**What is expected:**
Extract each line from the entries below that has the string "were" in it.

**Available data:**

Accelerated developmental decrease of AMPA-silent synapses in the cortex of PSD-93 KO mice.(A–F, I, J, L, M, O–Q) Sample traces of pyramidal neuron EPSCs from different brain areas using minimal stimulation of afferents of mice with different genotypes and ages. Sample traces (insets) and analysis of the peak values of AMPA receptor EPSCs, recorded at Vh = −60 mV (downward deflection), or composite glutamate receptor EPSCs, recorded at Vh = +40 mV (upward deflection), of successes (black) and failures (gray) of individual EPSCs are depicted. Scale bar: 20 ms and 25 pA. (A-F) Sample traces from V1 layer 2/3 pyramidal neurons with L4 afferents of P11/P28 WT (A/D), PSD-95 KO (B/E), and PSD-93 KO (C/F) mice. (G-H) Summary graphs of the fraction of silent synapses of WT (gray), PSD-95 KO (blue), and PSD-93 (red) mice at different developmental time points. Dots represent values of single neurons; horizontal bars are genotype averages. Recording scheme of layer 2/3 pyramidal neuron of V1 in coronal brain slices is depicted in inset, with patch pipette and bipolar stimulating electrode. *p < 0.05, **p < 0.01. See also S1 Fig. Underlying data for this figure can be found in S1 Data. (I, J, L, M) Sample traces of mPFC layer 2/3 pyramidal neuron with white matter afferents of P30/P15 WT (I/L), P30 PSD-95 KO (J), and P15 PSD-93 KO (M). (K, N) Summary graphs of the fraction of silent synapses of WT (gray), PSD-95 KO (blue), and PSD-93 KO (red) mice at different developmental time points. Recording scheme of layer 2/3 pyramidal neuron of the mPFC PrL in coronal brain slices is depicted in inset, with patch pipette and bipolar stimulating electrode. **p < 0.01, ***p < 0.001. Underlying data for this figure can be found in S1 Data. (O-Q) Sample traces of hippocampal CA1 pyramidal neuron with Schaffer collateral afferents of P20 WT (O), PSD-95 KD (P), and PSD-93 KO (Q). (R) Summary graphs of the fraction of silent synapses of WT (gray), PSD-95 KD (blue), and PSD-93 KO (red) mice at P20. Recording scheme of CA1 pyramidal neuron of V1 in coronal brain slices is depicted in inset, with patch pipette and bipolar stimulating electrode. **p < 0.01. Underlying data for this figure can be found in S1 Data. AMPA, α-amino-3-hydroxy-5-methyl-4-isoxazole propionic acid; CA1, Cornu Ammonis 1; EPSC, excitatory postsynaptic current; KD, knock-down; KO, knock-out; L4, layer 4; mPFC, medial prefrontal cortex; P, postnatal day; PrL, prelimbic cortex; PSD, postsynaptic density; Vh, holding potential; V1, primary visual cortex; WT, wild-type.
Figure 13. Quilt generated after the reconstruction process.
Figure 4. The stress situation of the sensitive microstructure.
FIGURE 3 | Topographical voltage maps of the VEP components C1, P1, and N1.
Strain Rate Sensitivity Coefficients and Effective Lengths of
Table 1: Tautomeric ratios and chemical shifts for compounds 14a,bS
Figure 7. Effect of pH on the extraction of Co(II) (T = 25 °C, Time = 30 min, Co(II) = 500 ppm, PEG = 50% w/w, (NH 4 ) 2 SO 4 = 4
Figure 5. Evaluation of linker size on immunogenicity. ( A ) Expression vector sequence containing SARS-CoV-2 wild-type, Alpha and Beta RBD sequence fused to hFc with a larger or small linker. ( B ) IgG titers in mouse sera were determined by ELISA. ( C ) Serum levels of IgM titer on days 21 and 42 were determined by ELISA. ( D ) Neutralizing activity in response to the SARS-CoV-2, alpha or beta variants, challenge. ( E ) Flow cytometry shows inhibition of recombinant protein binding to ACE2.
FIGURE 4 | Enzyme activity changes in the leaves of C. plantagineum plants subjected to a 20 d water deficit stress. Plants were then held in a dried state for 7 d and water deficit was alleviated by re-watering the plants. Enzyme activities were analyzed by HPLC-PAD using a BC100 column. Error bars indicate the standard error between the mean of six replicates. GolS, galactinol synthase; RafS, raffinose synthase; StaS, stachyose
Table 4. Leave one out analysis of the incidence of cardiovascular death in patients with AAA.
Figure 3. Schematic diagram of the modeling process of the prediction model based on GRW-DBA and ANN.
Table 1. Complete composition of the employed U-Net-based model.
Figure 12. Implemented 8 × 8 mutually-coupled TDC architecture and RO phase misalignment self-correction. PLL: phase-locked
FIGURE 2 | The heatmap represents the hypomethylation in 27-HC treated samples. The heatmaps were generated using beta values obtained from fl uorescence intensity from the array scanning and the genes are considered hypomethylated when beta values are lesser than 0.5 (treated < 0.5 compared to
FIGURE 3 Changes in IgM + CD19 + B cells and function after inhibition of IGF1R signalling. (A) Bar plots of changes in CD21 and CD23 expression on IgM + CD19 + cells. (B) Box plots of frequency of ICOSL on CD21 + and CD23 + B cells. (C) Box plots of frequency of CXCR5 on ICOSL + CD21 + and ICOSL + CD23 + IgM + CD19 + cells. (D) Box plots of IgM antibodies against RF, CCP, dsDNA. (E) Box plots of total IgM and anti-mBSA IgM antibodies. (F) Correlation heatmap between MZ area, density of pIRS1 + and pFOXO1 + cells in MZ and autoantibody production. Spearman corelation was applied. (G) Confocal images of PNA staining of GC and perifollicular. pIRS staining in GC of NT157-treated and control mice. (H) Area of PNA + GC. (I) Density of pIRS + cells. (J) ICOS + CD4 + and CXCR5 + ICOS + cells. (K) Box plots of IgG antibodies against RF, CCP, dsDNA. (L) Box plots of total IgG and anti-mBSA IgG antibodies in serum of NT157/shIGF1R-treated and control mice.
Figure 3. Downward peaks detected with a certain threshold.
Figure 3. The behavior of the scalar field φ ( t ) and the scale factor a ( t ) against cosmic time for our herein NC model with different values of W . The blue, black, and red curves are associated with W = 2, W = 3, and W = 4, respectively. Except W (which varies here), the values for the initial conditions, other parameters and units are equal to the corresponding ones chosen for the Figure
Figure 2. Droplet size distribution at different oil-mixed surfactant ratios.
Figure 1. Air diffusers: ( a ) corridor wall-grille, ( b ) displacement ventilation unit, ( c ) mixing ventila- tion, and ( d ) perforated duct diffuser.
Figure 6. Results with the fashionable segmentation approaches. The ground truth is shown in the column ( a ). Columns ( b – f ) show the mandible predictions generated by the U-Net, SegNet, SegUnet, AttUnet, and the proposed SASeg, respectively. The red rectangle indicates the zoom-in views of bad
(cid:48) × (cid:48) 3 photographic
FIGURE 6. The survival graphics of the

**Exercise solution:**
Figure 5. Evaluation of linker size on immunogenicity. ( A ) Expression vector sequence containing SARS-CoV-2 wild-type, Alpha and Beta RBD sequence fused to hFc with a larger or small linker. ( B ) IgG titers in mouse sera were determined by ELISA. ( C ) Serum levels of IgM titer on days 21 and 42 were determined by ELISA. ( D ) Neutralizing activity in response to the SARS-CoV-2, alpha or beta variants, challenge. ( E ) Flow cytometry shows inhibition of recombinant protein binding to ACE2.
FIGURE 4 | Enzyme activity changes in the leaves of C. plantagineum plants subjected to a 20 d water deficit stress. Plants were then held in a dried state for 7 d and water deficit was alleviated by re-watering the plants. Enzyme activities were analyzed by HPLC-PAD using a BC100 column. Error bars indicate the standard error between the mean of six replicates. GolS, galactinol synthase; RafS, raffinose synthase; StaS, stachyose
FIGURE 2 | The heatmap represents the hypomethylation in 27-HC treated samples. The heatmaps were generated using beta values obtained from fl uorescence intensity from the array scanning and the genes are considered hypomethylated when beta values are lesser than 0.5 (treated < 0.5 compared to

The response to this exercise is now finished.